======== Given data

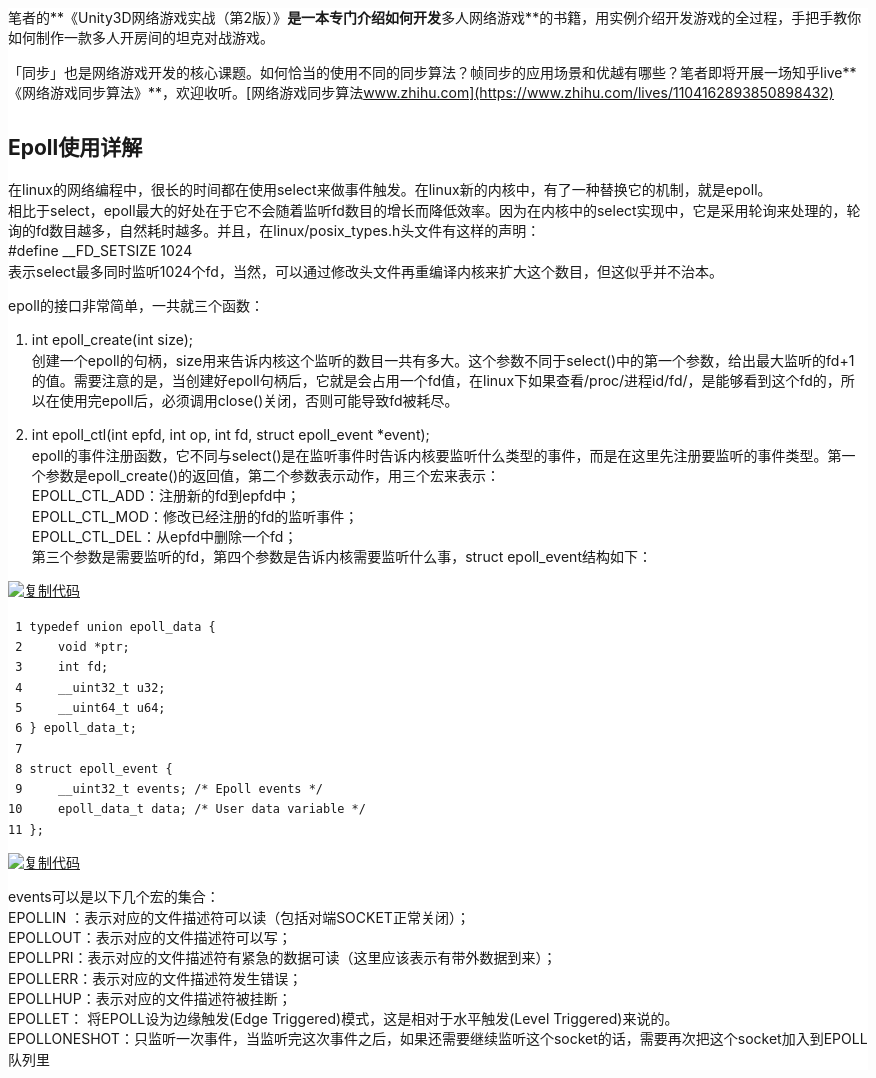 笔者的**《Unity3D网络游戏实战（第2版）》**是一本专门介绍如何开发**多人网络游戏**的书籍，用实例介绍开发游戏的全过程，手把手教你如何制作一款多人开房间的坦克对战游戏。

「同步」也是网络游戏开发的核心课题。如何恰当的使用不同的同步算法？帧同步的应用场景和优越有哪些？笔者即将开展一场知乎live**《网络游戏同步算法》**，欢迎收听。[网络游戏同步算法​www.zhihu.com](https://www.zhihu.com/lives/1104162893850898432)

## Epoll使用详解

在linux的网络编程中，很长的时间都在使用select来做事件触发。在linux新的内核中，有了一种替换它的机制，就是epoll。  
相比于select，epoll最大的好处在于它不会随着监听fd数目的增长而降低效率。因为在内核中的select实现中，它是采用轮询来处理的，轮询的fd数目越多，自然耗时越多。并且，在linux/posix\_types.h头文件有这样的声明：  
\#define \_\_FD\_SETSIZE    1024  
表示select最多同时监听1024个fd，当然，可以通过修改头文件再重编译内核来扩大这个数目，但这似乎并不治本。  
  
epoll的接口非常简单，一共就三个函数：  
1. int epoll\_create\(int size\);  
创建一个epoll的句柄，size用来告诉内核这个监听的数目一共有多大。这个参数不同于select\(\)中的第一个参数，给出最大监听的fd+1的值。需要注意的是，当创建好epoll句柄后，它就是会占用一个fd值，在linux下如果查看/proc/进程id/fd/，是能够看到这个fd的，所以在使用完epoll后，必须调用close\(\)关闭，否则可能导致fd被耗尽。  
  
  
2. int epoll\_ctl\(int epfd, int op, int fd, struct epoll\_event \*event\);  
epoll的事件注册函数，它不同与select\(\)是在监听事件时告诉内核要监听什么类型的事件，而是在这里先注册要监听的事件类型。第一个参数是epoll\_create\(\)的返回值，第二个参数表示动作，用三个宏来表示：  
EPOLL\_CTL\_ADD：注册新的fd到epfd中；  
EPOLL\_CTL\_MOD：修改已经注册的fd的监听事件；  
EPOLL\_CTL\_DEL：从epfd中删除一个fd；  
第三个参数是需要监听的fd，第四个参数是告诉内核需要监听什么事，struct epoll\_event结构如下：  
  
[![&#x590D;&#x5236;&#x4EE3;&#x7801;](https://common.cnblogs.com/images/copycode.gif)](javascript:void%280%29;)

```text
 1 typedef union epoll_data {
 2     void *ptr;
 3     int fd;
 4     __uint32_t u32;
 5     __uint64_t u64;
 6 } epoll_data_t;
 7 
 8 struct epoll_event {
 9     __uint32_t events; /* Epoll events */
10     epoll_data_t data; /* User data variable */
11 };
```

[![&#x590D;&#x5236;&#x4EE3;&#x7801;](https://common.cnblogs.com/images/copycode.gif)](javascript:void%280%29;)

  
events可以是以下几个宏的集合：  
EPOLLIN ：表示对应的文件描述符可以读（包括对端SOCKET正常关闭）；  
EPOLLOUT：表示对应的文件描述符可以写；  
EPOLLPRI：表示对应的文件描述符有紧急的数据可读（这里应该表示有带外数据到来）；  
EPOLLERR：表示对应的文件描述符发生错误；  
EPOLLHUP：表示对应的文件描述符被挂断；  
EPOLLET： 将EPOLL设为边缘触发\(Edge Triggered\)模式，这是相对于水平触发\(Level Triggered\)来说的。  
EPOLLONESHOT：只监听一次事件，当监听完这次事件之后，如果还需要继续监听这个socket的话，需要再次把这个socket加入到EPOLL队列里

================

Exercise brief:
The line containing "EPOLL\_CTL\_MOD：修改已经注册的fd的监听事件；" marks the start; retype it and each line after it through the end of the records above, exactly.

Response for this exercise:
EPOLL\_CTL\_MOD：修改已经注册的fd的监听事件；  
EPOLL\_CTL\_DEL：从epfd中删除一个fd；  
第三个参数是需要监听的fd，第四个参数是告诉内核需要监听什么事，struct epoll\_event结构如下：  
  
[![&#x590D;&#x5236;&#x4EE3;&#x7801;](https://common.cnblogs.com/images/copycode.gif)](javascript:void%280%29;)

```text
 1 typedef union epoll_data {
 2     void *ptr;
 3     int fd;
 4     __uint32_t u32;
 5     __uint64_t u64;
 6 } epoll_data_t;
 7 
 8 struct epoll_event {
 9     __uint32_t events; /* Epoll events */
10     epoll_data_t data; /* User data variable */
11 };
```

[![&#x590D;&#x5236;&#x4EE3;&#x7801;](https://common.cnblogs.com/images/copycode.gif)](javascript:void%280%29;)

  
events可以是以下几个宏的集合：  
EPOLLIN ：表示对应的文件描述符可以读（包括对端SOCKET正常关闭）；  
EPOLLOUT：表示对应的文件描述符可以写；  
EPOLLPRI：表示对应的文件描述符有紧急的数据可读（这里应该表示有带外数据到来）；  
EPOLLERR：表示对应的文件描述符发生错误；  
EPOLLHUP：表示对应的文件描述符被挂断；  
EPOLLET： 将EPOLL设为边缘触发\(Edge Triggered\)模式，这是相对于水平触发\(Level Triggered\)来说的。  
EPOLLONESHOT：只监听一次事件，当监听完这次事件之后，如果还需要继续监听这个socket的话，需要再次把这个socket加入到EPOLL队列里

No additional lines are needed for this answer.